INSTRUCTIONS TO FOLLOW.
Rewrite the stretch of the records below from the line containing "Count the number" through the end of the records, substituting "smallest first" for "lowest first" and leaving everything else unchanged. Leave the pictures out.

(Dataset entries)
┏━━

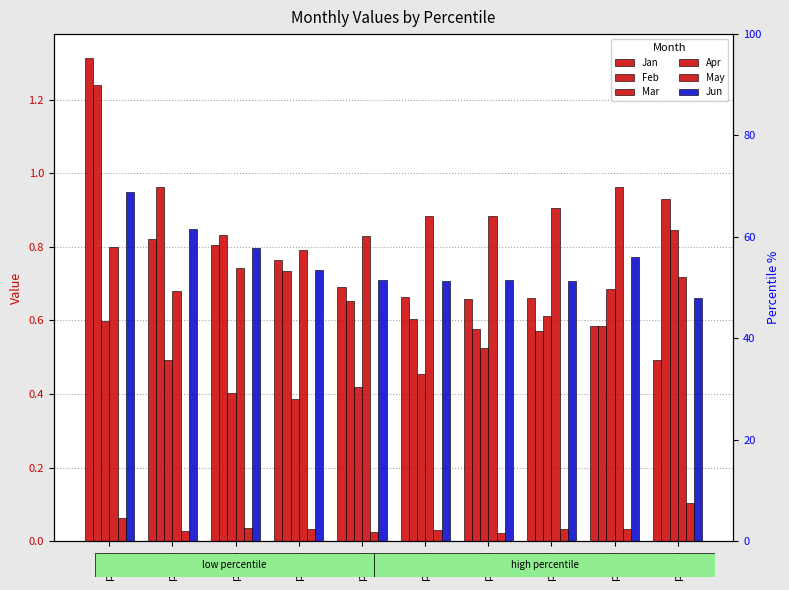

What is the sum of all Feb values?

7.7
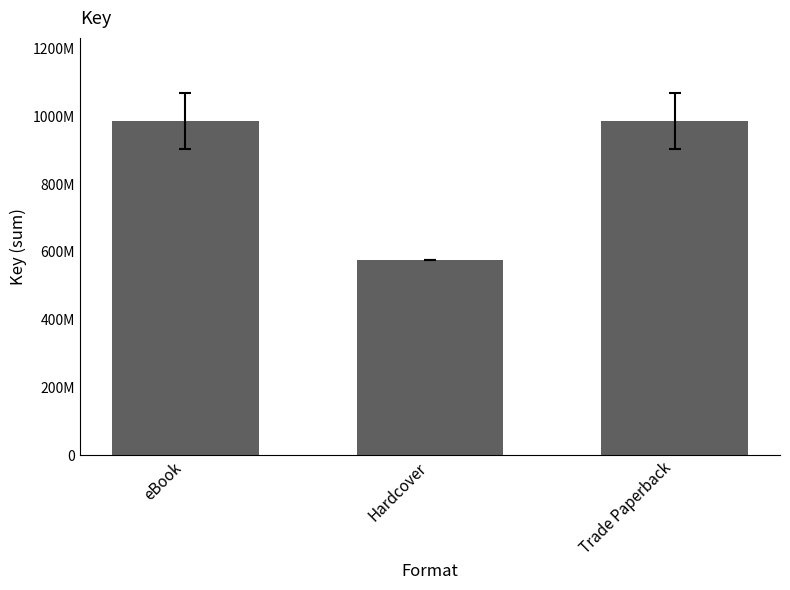

Are the bars horizontal?

No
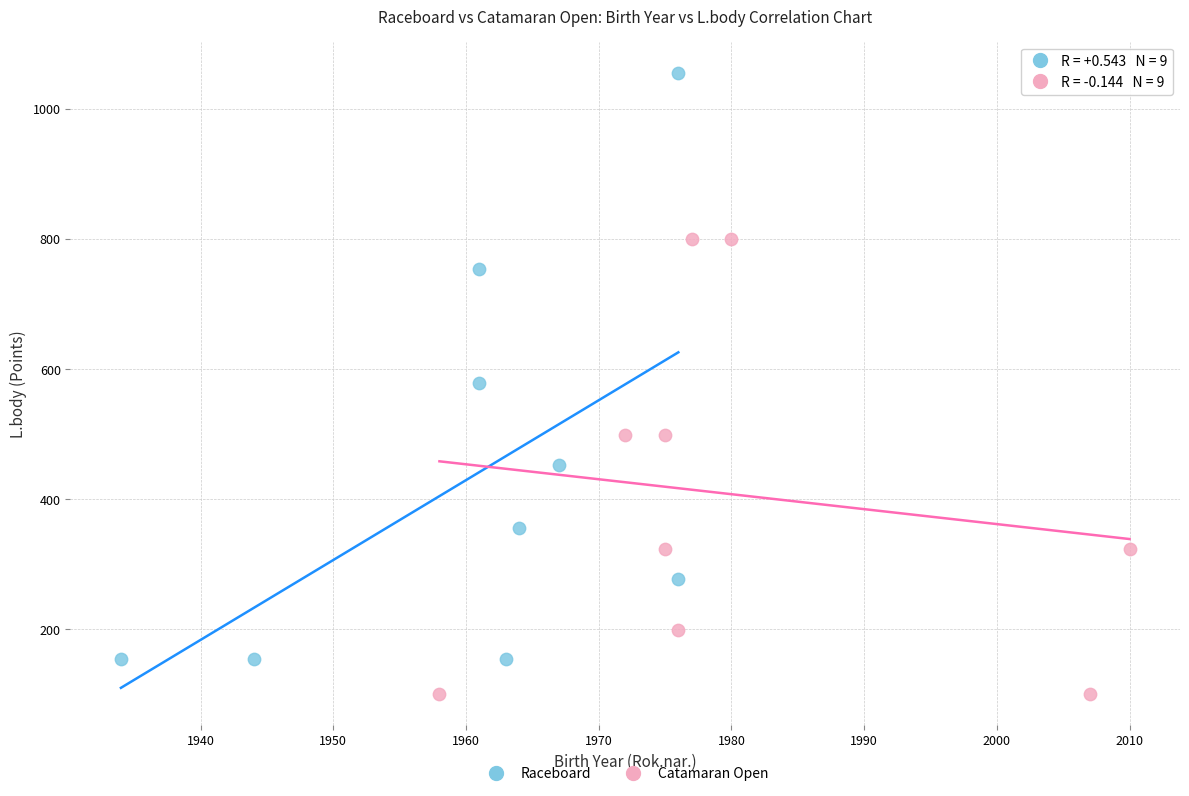

Which series reaches the maximum Y coordinate?

Raceboard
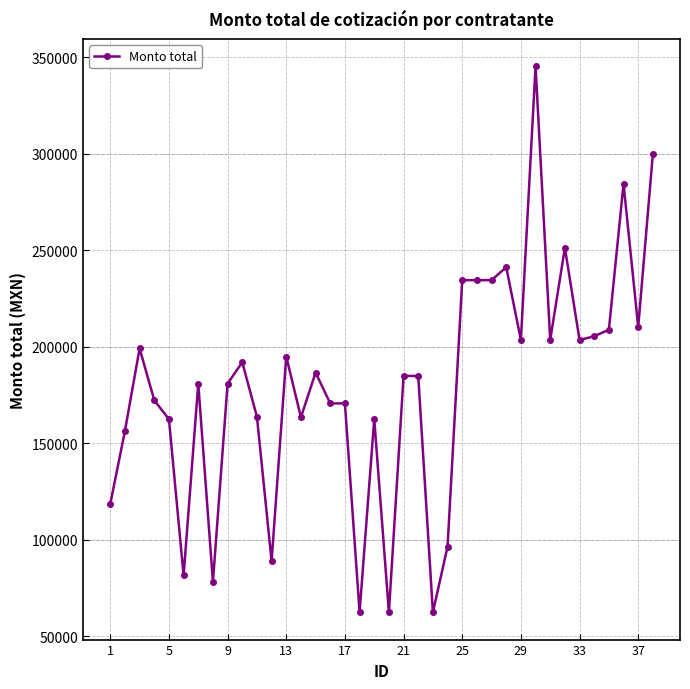

Count the number of data series in this chart.

1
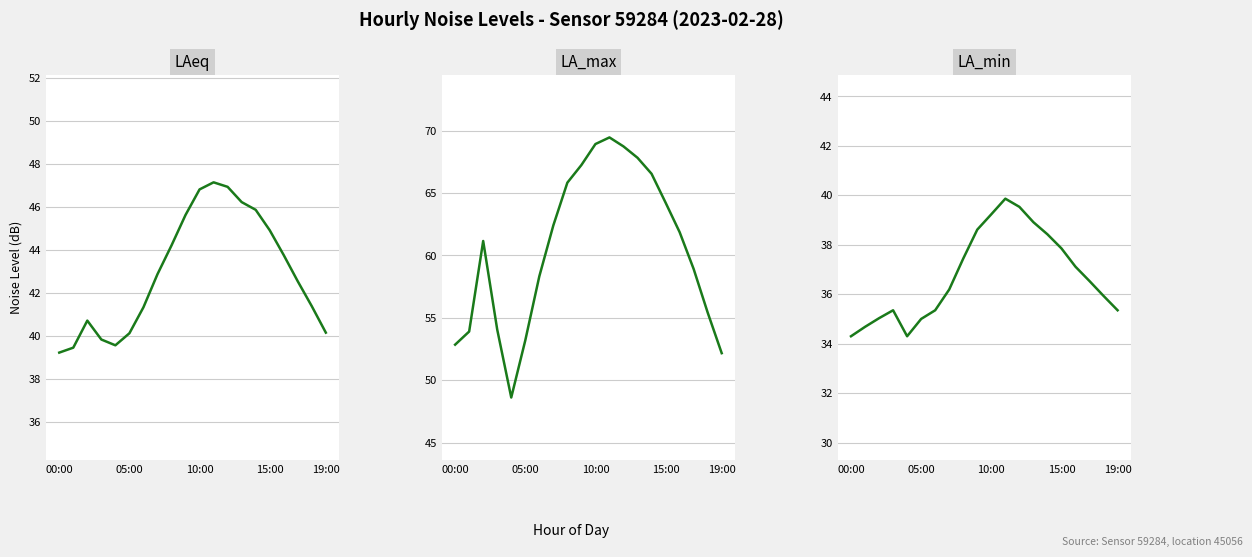

What are all the series names shown in the legend?

noise_LAeq, noise_LA_max, noise_LA_min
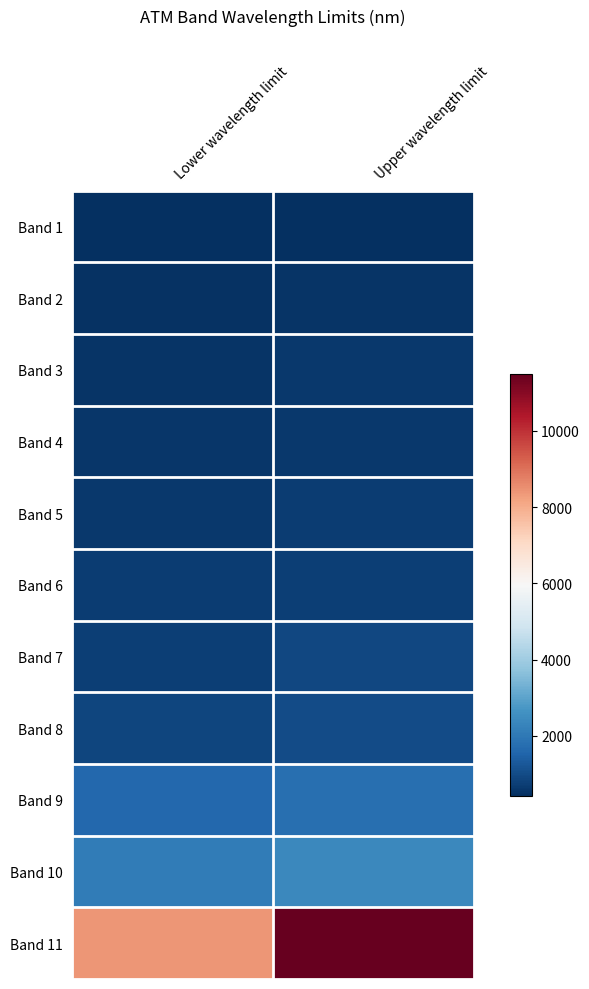

List the series in order of their peak value, lowest first.

Band 1, Band 2, Band 3, Band 4, Band 5, Band 6, Band 7, Band 8, Band 9, Band 10, Band 11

┗━━

SOLUTION FOR THIS TASK.
Count the number of data series in this chart.

1

What are all the series names shown in the legend?

noise_LAeq, noise_LA_max, noise_LA_min

List the series in order of their peak value, smallest first.

Band 1, Band 2, Band 3, Band 4, Band 5, Band 6, Band 7, Band 8, Band 9, Band 10, Band 11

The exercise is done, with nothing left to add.